J’avoue (et que celui qui n’a jamais péché me jette la première pierre…) que je regarde se dérouler les processus de primaires du PS et d’EELV avec un certain amusement. Jusqu’à présent, les cadres du PS sont restés relativement paisibles et ont réussi à éviter de s’entre-déchirer, mais il faudrait être bien optimiste ou bien naif pour penser que les bonnes manières dureront jusqu’à l’automne. Quant à EELV, qui vient d’annoncer qu’Eva Joly rate l’élection au premier tour à une soixantaine de voies près, il est clair que tant Hulot que Duflot ou Meirieu vont avoir du mal à faire semblant d’être enthousiastes à l’idée de supporter Joly. Si l’on ajoute les rumeurs de caprices, chantages et autres déchirements au sein de l’UMP à l’occasion du remaniement ministériel, et l’adoubement de Mélenchon par le PC principalement pour cause de manque d’alternative crédible, on pouvait se dire que le centre, voire le Nouveau Centre, était plutot préservé de ces psychodrames et querelles intestines.

Mais voilà, les sénatoriales se profilent à l’horizon, et dans le Nord le risque est de retrouver Valérie Létard en numéro 2 sur une liste UMP, contre Gérard Vignoble et sa liste Nouveau Centre. Individuellement, les deux approches ont du sens. Létard a été élue la dernière fois sur une liste UMP, le NC est objectivement allié à l’UMP, donc pourquoi pas. D’un autre coté, le NC est une formation politique à part entière, qui revendique plus d’indépendance, et qui veut montrer qu’elle existe. Donc, là aussi, pourquoi pas une liste NC.

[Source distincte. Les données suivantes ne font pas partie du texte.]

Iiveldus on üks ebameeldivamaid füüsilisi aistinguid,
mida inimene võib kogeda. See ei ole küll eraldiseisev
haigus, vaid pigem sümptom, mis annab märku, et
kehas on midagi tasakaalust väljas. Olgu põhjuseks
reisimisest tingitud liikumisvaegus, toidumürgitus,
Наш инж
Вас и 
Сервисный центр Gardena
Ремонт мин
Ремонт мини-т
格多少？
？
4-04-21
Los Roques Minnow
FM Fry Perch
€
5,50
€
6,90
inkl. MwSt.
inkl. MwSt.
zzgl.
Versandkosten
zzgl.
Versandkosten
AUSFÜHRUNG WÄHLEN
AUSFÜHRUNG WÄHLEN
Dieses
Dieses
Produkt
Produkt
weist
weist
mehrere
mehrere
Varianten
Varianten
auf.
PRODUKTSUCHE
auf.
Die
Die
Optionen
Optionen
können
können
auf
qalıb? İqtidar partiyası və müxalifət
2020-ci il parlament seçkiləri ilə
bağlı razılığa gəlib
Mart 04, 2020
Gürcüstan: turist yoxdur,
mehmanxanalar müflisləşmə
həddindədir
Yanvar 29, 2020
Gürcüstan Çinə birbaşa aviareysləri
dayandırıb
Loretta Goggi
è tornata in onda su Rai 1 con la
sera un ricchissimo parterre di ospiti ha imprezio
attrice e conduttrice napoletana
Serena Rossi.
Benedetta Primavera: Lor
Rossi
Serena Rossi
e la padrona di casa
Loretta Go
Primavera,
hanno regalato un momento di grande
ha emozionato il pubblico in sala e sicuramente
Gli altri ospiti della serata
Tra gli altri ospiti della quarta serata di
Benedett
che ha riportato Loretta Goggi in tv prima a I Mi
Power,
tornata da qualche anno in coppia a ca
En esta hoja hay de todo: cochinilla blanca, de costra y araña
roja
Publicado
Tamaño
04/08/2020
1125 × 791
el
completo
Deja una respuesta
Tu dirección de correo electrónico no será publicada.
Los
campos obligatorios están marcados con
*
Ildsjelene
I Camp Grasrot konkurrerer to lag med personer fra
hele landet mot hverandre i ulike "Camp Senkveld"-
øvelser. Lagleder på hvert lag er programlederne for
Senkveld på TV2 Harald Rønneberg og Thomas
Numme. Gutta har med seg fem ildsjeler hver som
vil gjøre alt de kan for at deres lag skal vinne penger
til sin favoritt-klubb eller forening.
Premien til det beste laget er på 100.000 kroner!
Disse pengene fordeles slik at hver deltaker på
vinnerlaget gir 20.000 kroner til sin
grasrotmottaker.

Comme je l’ai dit, les deux approches, séparément, se défendent. Par contre, il va falloir choisir. J’ai peine à croire que l’on puisse laisser Létard et Vignoble se présenter sur deux listes différentes. La droite peut, objectivement, d’après les projections, gagner 4 sièges sur les 11 mis au vote. Ce serait une défaite pour le NC de ne pas en gagner un des 4. Reste à savoir quelle est la meilleure façon de le faire.